B_{φ} (x, y) = α + \frac{2}{π} \sum_{n = 1}^{\infty} \frac{\sin (α n π)}{n} \cos (n (2 π f_{x} x + 2 π f_{y} y) + φ)

(5)

Here α is impact factors and threshold values. The value of a is 0 to 1. As a result, the binary pattern distribution S(x,y) illuminating the target object can be expressed as:

S^{'} (x, y) = B_{φ} (x, y) S_{0}

(6)

After the binarization Fourier basis pattern is irradiated on the target object, the optical signal intensity is detected by the single-pixel detector. The measured light intensity value of the single-pixel detector is expressed as:

{Z^{'}}_{φ} (f_{x}, f_{y}) = Z_{n} + v \iint U (x, y) S^{'} (x, y) d x d y

(7)

Therefore, the single-pixel detector can measure 4 light intensity values D₀, D_π/2, D_π, and D_3π/2 at each spatial frequency. Fourier spectrum T(f_x, f_y) with frequency (f_x, f_y) can be calculated as follows:

T^{'} (f_{x}, f_{y}) = [{Z^{'}}_{0} (f_{x}, f_{y}) - {Z^{'}}_{π} (f_{x}, f_{y})] + j [{Z^{'}}_{π / 2} (f_{x}, f_{y}) - {Z^{'}}_{3 π / 2} (f_{x}, f_{y})]

(8)

where j is an imaginary unit. By substituting the four light intensity values into Equation (9), we can further simplify it and obtain the expression for T(f_x, f_y):

T^{'} (f_{x}, f_{y}) = \frac{4}{π} \cdot v \cdot \sin (α π) \cdot F {R (x, y)} + \frac{1}{{(f_{x} f_{y})}^{2}} F {R^{*} (0, 0)} \sum_{n = 2}^{\infty} \frac{\sin (α n π)}{n π}

(9)

In order to reduce the influence of binarization Fourier basis patterns on imaging quality, the result derived from Equation (9) should be close to Equation (4). Because the second term of Equation (9) is an unavoidable error term. Therefore, the previous term of Equation (9) is approximated by Equation (4). Because the gray Fourier base pattern is normalized, the threshold is selected in the range (0, 1), and the α value is calculated as 0.29 or 0.71.

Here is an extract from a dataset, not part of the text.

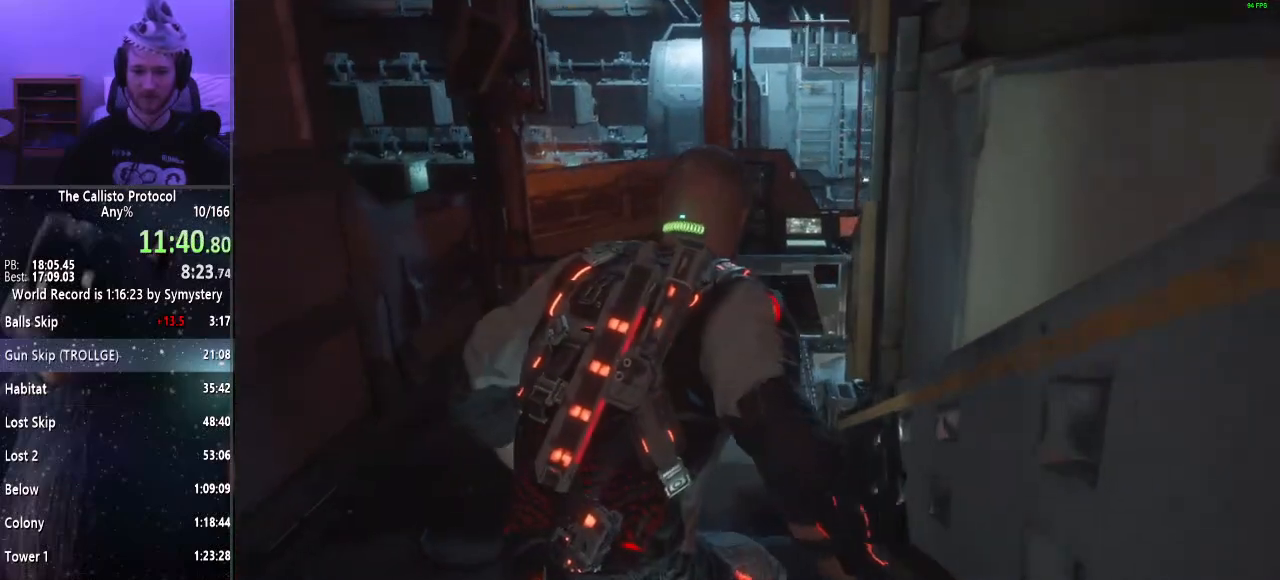
{"keys": ["shift", "w"], "mouse": [], "events": []}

Due to the conjugate symmetry of the Fourier spectrum, there is no need to sample the symmetry coefficients. According to conjugate symmetry, it takes 2 × M × N measurements to fully sample an object image with M × N pixels. However, for fast Fourier single-pixel imaging, full sampling requires a large number of measurements, and longer data acquisition times cannot meet the requirements of efficient imaging. Because the circle sampling strategy [25] has achieved good results, the system adopts the circle sampling strategy with a 1~3% sampling rate. However, when the sampling rate is low, the resulting image may lose detailed parts of the image and have a significant ringing effect. The use of binarization Fourier basis patterns instead of grayscale Fourier basis patterns will also reduce the quality of the image. In order to achieve fast and high-quality imaging at a low-sampling rate, it is necessary to reconstruct the under-sampling intensity image of the target scene using a reconstruction algorithm. After further reconstruction processing, a high-quality reconstructed image is finally obtained.

3.2. Network Architecture

The network architecture, denoted as F2SPI-GAN, is illustrated in Figure 2. The network comprises two main parts: the generator network G and the discriminator network D. The primary objective of the generator network G is to produce an image that closely resembles the real image, while the discriminator network D aims to distinguish between generated images and real images.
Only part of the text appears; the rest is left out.